Özel kesim ise kendilerine yapılan faiz ödemeleri ile yatırım yapmak yerine, yüksek reel faizler nedeniyle kamuya borç verici konumuna düşmüş ve büyümenin dinamiği olan fiziki yatırımlar azalmış, bu da gelir dağılımını olumsuz yönde etkilemiştir.

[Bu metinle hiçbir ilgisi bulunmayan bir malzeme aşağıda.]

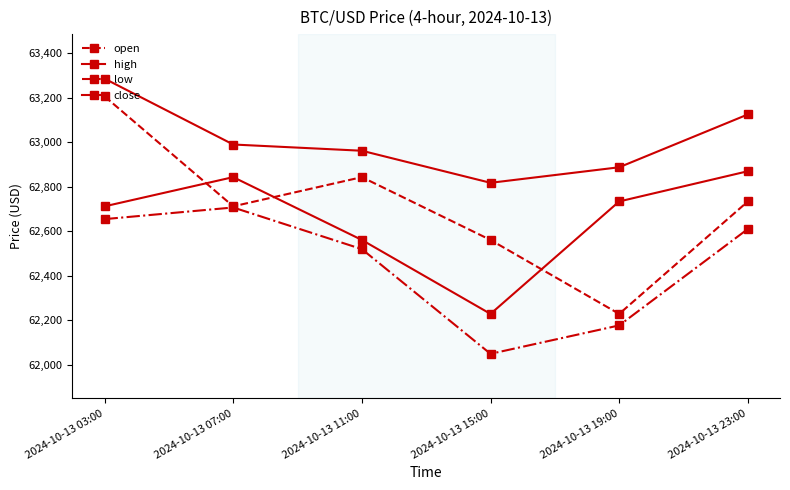

Which series has the widest spread of values?

open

Türkiye ekonomisi, yukarıda genel hatlarıyla özetlenen yapısal sorunların zaman içinde finansal sorunlara dönüşmesiyle, mali piyasalardan borçlanamama şeklinde patlak veren 1994 krizini yaşamıştır.

3.1.3. 1994 Krizinin Etkileri 

1994 yılında yaşanan krizin makro ekonomik etkileri ile finansal ve parasal etkileri ana hatları ile şu şekilde özetlenebilir. Gayri Safi Yurtiçi Hasıla 1993 yılında %8,0 artmış iken 1994 yılında %5,5 oranında azalmıştır. Aynı eğilim Gayri Safi Milli Hasılada da ortaya çıkmış ve 1993 yılında %8,1 artan GSMH 1994 yılında %6,1 azalmıştır. 1994’ün ikinci üç aylık döneminde en yüksek noktaya çıkan GSYİH ve GSMH düşüşü 1994’ün üçüncü ve dördüncü üç aylık dönemlerinde ve 1995’in ilk çeyreğinde de sürmüştür. Krizin milli gelir üzerindeki olumsuz etkisi ancak 1995’in ikinci çeyreğinde giderilmiştir.

1993 yılında ortalama %58,4 olan Toptan Eşya Fiyatları Endeksi (TEFE) artışı 1994 yılında ortalama %120,7 olmuştur. Aynı eğilim Tüketici Fiyat Endeksinde de (TÜFE) yaşanmış ve 1993’te ortalama %66 olan artış, 1994’te %106’ya çıkmıştır.

Krizin hem önemli nedeni hem de önemli sonuçlarından birisi döviz kurlarındaki değişme olmuştur. Ocak 1994’te yaşanan devalüasyonun ardından mayıs ayı sonuna kadar kurlardaki artış ve aşırı değişkenlik sürmüş ve haziran, temmuz ve ağustos aylarında yaşanan gerilemeden sonra eylül sonunda mayıs ayındaki değer yeniden yakalanmıştır.

Kriz faiz oranlarını da önemli ölçüde etkilemiş ve yükselmesine yol açmıştır. Krizle birlikte İMKB endeksinde şubat ayında başlayan düşüş sonrasında endeks ancak temmuz ayında kriz öncesi düzeyini yakalayabilmiştir. Kriz öncesi yüksek düzeylerde olan bankaların açık pozisyonu krizin ardından azalmıştır. Krizle birlikte bankaların aktifleri içinde kredilerin payı düşerken kamu menkul kıymetlerinin payı yükselmiştir. Bankaların karlılığı (net kar/net öz kaynak) 1993 yılında %37,2 iken 1994 yılında %24,3’e düşmüştür.

Bunun nedenleri faiz gelirlerinin faiz giderlerini karşılama oranının düşmesi ve açık pozisyonun getirdiği zararlardır. Krizle birlikte Döviz Tevdiat Hesapları (DTH) önemli ölçüde azalmıştır. Bunun temel nedeni krizle birlikte yitirilen güven kaybının bir sonucu olarak DTH sahiplerinin nakite yönelerek efektif şeklinde fon tutmayı tercih etmeleridir.

Krizin ocak ayının sonlarında başlamasıyla birlikte finansal verilerdeki olumsuz etkiler mayıs ayında bir ölçüde normal düzeylerine başka deyişle kriz öncesi düzeylerine gelmiştir. Buna karşılık krizin reel sektör üzerindeki etkileri hem gecikmeyle ortaya çıkmış ve hem de daha uzun sürmüş ve bir çoğu ancak 1995 yılının ikinci çeyreği ile birlikte kriz öncesi düzeylerine gelmiştir.